Mining twitter data June 3, 2009
Posted by inukonda in Uncategorized.trackback
Everyone is talking about “real-time” search and data and twitter being a good medium for that. Fred Wilson even posted an article on the potential of Twitter being a substitute for Set Top Box Data. While I love twitter and use it religiously, I am going to go out on a limb and say that we are far from taking meaningful revenue generating actions from an enterprise/business standpoint based on the data mined from twitter streams. Here are a few reasons for my premise:
1. Based on a recent HBS study, about 10% of the population on twitter is responsible for 90% of the content. This indicates that twitter can excel in acting as a collective real time polling mechanism for 10% of the population. The accuracy of these results depends on how close this collective group is to the broader population and I suspect that it is not. It is almost like a prediction market and the reasons for the failure of prediction markets are pretty similar.

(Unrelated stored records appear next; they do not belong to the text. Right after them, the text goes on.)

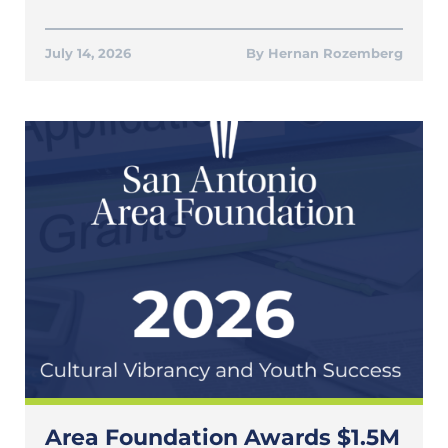
July 14, 2026
Hernan Rozemberg
Area Foundation Awards $1.5M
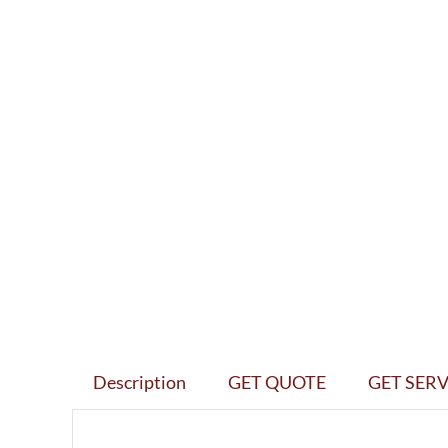
Description
GET QUOTE
GET SERV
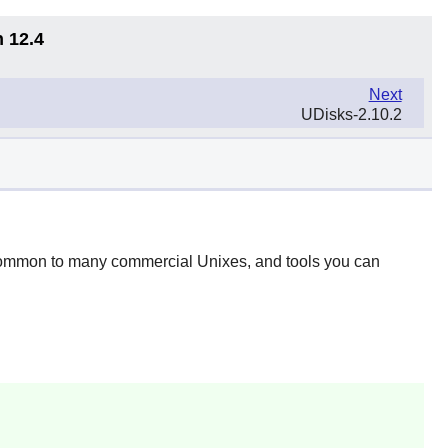
n 12.4
Next
UDisks-2.10.2
 common to many commercial Unixes, and tools you can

2. There is no measurement. Without a meaningful way to measure, the data is not going to be highly reliable. CPC is useful as we can measure the clicks. Measuring consumption is critical. Similar to click fraud, will we start seeing tweet-fraud?
3. I cannot measure many-to-many engagement using twitter. I can measure the one-to-many engagement. But if I were able to measure the many-to-many, this would be killer data to have.
4. From a BI perspective, the data in twitter is pretty unstructured. How do I take the unstructured data and convert it into a structured form that can be interpreted? How do you measure emotions and sentiments?
Bottomline, I think mining twitter data is going to be a major thing going forward. But in the short term, it is going to be one of the many sources that companies use for BI/MI type activities. (and also not a major one). I do believe that down the road, twitter data will be a reckoning force in the BI space.
Wouldnt the same transformational techniques which are used by today’s top tools (microstrategy, Hyperion etc) be used to transform this unstructured data ? What difference do you think twitter introduces which today’s BI mechanisms dont solve ?